Fünfzig Jahre, das ist weniger lang, als ich auf der Welt bin. Trotzdem erinnere ich mich nicht an die Abstimmung oder an etwaige Diskussionen darüber, weder bei uns zu Hause noch im Quartier oder in der Schule, nicht im Vorfeld oder danach. Ich erinnere mich auch nicht an eine Veränderung, eine direkte Folge der Abstimmung. Woran ich mich erinnere, ist meine Mutter. Und wie wütend sie damals war. Ihr Zorn entzündete sich an Dingen, die andere Frauen klaglos zu akzeptieren schienen.
So wollte sie einmal mit zwei Nachbarinnen «in der Stadt» mittagessen gehen. Das muss Anfang der Siebzigerjahre gewesen sein, aber ob vor oder nach der Abstimmung, weiss ich nicht mehr. Sie hatten sich ein schönes Restaurant ausgesucht, ich meine, es sei ein Zunfthaus gewesen, aber das kann ich mir später dazugedacht haben. Weil es so gut passen würde. Wo immer es war, die drei Frauen wurden nicht eingelassen. Obwohl sie einen Tisch reserviert hatten. Aber nein, ohne männliche Begleitung wollte man sie nicht bedienen. Das Problem war nicht die Frage, ob sich die drei Frauen ein Essen in diesem gediegenen Lokal auch leisten konnten, nein. Man zweifelte an ihrer Tugendhaftigkeit. An ihren Absichten.
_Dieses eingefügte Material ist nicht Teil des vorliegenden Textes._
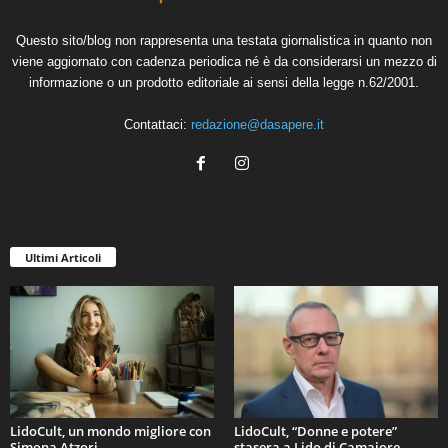
Questo sito/blog non rappresenta una testata giornalistica in quanto non
viene aggiornato con cadenza periodica né è da considerarsi un mezzo di
informazione o un prodotto editoriale ai sensi della legge n.62/2001.
Contattaci:
redazione@dasapere.it
Ultimi Articoli
LidoCult, un mondo migliore con
LidoCult, “Donne e potere”
Simona Atzori
stasera a Lido di Camaiore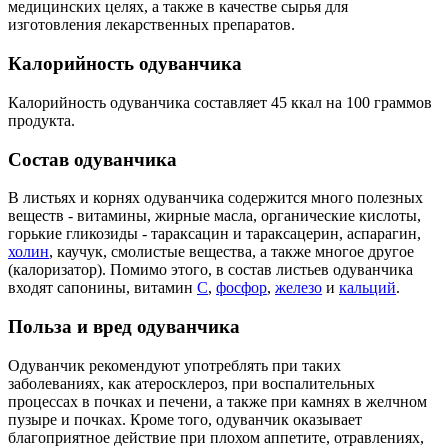
медицинских целях, а также в качестве сырья для
изготовления лекарственных препаратов.
Калорийность одуванчика
Калорийность одуванчика составляет 45 ккал на 100 граммов
продукта.
Состав одуванчика
В листьях и корнях одуванчика содержится много полезных
веществ - витамины, жирные масла, органические кислоты,
горькие гликозиды - тараксацин и тараксацерин, аспарагин,
холин
, каучук, смолистые вещества, а также многое другое
(калоризатор). Помимо этого, в состав листьев одуванчика
входят сапонины, витамин
С
,
фосфор
,
железо
и
кальций
.
Польза и вред одуванчика
Одуванчик рекомендуют употреблять при таких
заболеваниях, как атеросклероз, при воспалительных
процессах в почках и печени, а также при камнях в желчном
пузыре и почках. Кроме того, одуванчик оказывает
благоприятное действие при плохом аппетите, отравлениях,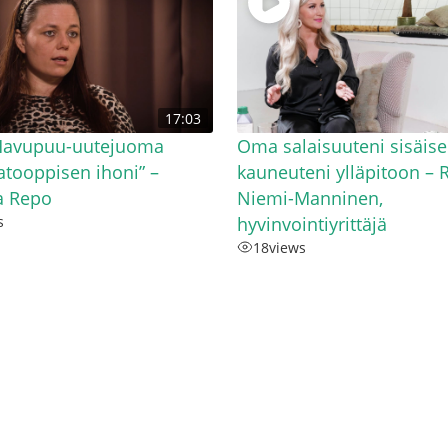
17:03
 Havupuu-uutejuoma
Oma salaisuuteni sisäis
 atooppisen ihoni” –
kauneuteni ylläpitoon – R
a Repo
Niemi-Manninen,
s
hyvinvointiyrittäjä
18
views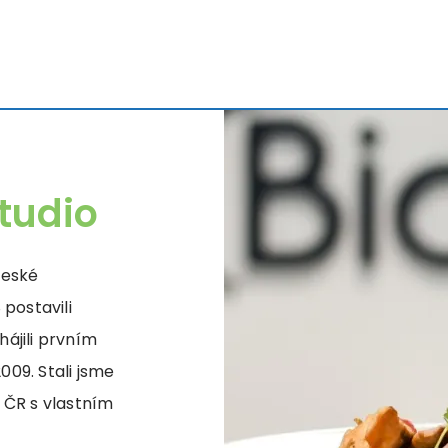
tudio
české
 postavili
ájili prvním
09. Stali jsme
 ČR s vlastním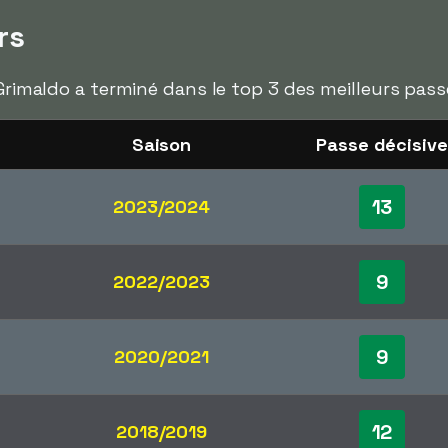
rs
 Grimaldo a terminé dans le top 3 des meilleurs pass
Saison
Passe décisive
13
2023/2024
9
2022/2023
9
2020/2021
12
2018/2019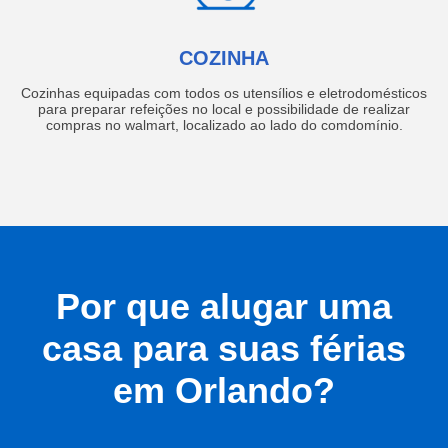
COZINHA
Cozinhas equipadas com todos os utensílios e eletrodomésticos
para preparar refeições no local e possibilidade de realizar
compras no walmart, localizado ao lado do comdomínio.
Por que alugar uma
casa para suas férias
em Orlando?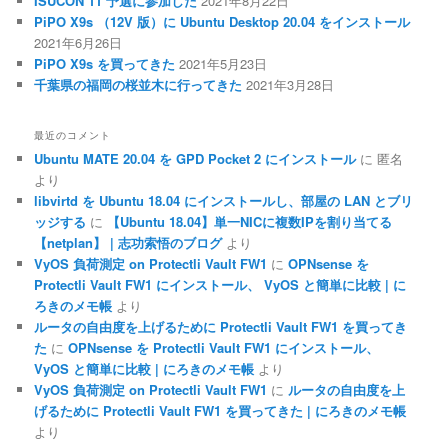
ISUCON 11 予選に参加した
2021年8月22日
PiPO X9s （12V 版）に Ubuntu Desktop 20.04 をインストール
2021年6月26日
PiPO X9s を買ってきた
2021年5月23日
千葉県の福岡の桜並木に行ってきた
2021年3月28日
最近のコメント
Ubuntu MATE 20.04 を GPD Pocket 2 にインストール
に
匿名
より
libvirtd を Ubuntu 18.04 にインストールし、部屋の LAN とブリ
ッジする
に
【Ubuntu 18.04】単一NICに複数IPを割り当てる
【netplan】 | 志功索悟のブログ
より
VyOS 負荷測定 on Protectli Vault FW1
に
OPNsense を
Protectli Vault FW1 にインストール、 VyOS と簡単に比較 | に
ろきのメモ帳
より
ルータの自由度を上げるために Protectli Vault FW1 を買ってき
た
に
OPNsense を Protectli Vault FW1 にインストール、
VyOS と簡単に比較 | にろきのメモ帳
より
VyOS 負荷測定 on Protectli Vault FW1
に
ルータの自由度を上
げるために Protectli Vault FW1 を買ってきた | にろきのメモ帳
より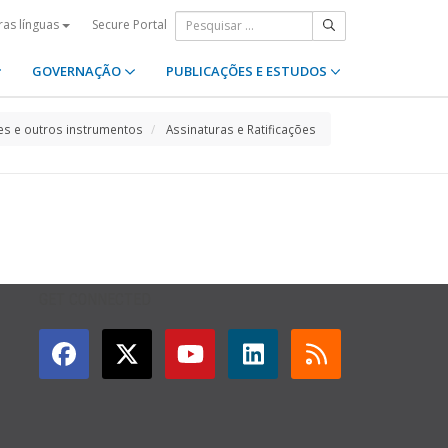
Secure Portal
ras línguas
GOVERNAÇÃO
PUBLICAÇÕES E ESTUDOS
s e outros instrumentos
Assinaturas e Ratificações
GET CONNECTED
Man hielt diese nicht unbedingt biederen, aber bestimmt eher zurückhaltend gekleideten und mit Ehering ausstaffierten Hausfrauen und Mütter aus der Vorstadt für … Prostituierte?
Dass meine Mutter ihrer Empörung lautstark Luft machte, war vermutlich auch nicht gerade hilfreich. Aber so war sie: Sie hielt mit ihrer Meinung nicht zurück. Doch dann rettete eine der Nachbarinnen die Situation mit einem unschlagbaren Argument: Ihr Mann sei Arzt. Dieser wurde sogleich in seiner Praxis angerufen, und er verbürgte sich für seine Gattin und ihre beiden Nachbarinnen. So bekamen die drei Frauen dann doch noch einen Tisch zugewiesen und wurden widerwillig, aber höflich bedient.
Meine Mutter schäumte noch, als sie nach Hause kam. Dabei empörte sie das Verhalten der Nachbarin fast mehr. Mit dem Argument «Mein Mann ist Arzt» habe diese die absurde Vorgabe bestätigt, dass eine Frau nur in Verbindung mit einem Mann einen Platz in der Gesellschaft haben könne – oder an einem Restauranttisch. Dass sich ein Mann für sie verbürgen musste, erniedrigte sie.
Als Kind verstand ich ihre Auflehnung nicht, später bewunderte ich sie, allerdings erst einmal, ohne sie zu teilen. Denn als junge Frau, genauer gesagt, bevor ich Kinder hatte, glaubte ich tatsächlich, meine Generation habe alles erreicht, was meine Mutter sich so wütend zu erkämpfen versuchte.
Erste Zweifel kamen mir allerdings, als ich das Buch «Frauen im Laufgitter» von Iris von Roten las und dabei die ganze Zeit nickte: So ist es, genau so ist es, jaja, genau, so ist es doch. Dass die Autorin einmal als Prostituierte verhaftet worden war, weil sie allein und einen auffälligen Mantel tragend durch die Altstadtstrassen nach Hause gegangen war, erinnerte mich wieder an meine Mutter und ihr in die Familienlegende eingegangenes Mittagessen in der Stadt. Mulmig wurde mir, als ich sah, wann das Buch erschienen war, 1958 nämlich. Gut 15 Jahre vor diesem Mittagessen. Und mehr als dreissig Jahre bevor ich es las und bei jedem Satz dachte: Genau so ist es.
In fünfzig Jahren hat sich vieles verändert. Aber nicht genug.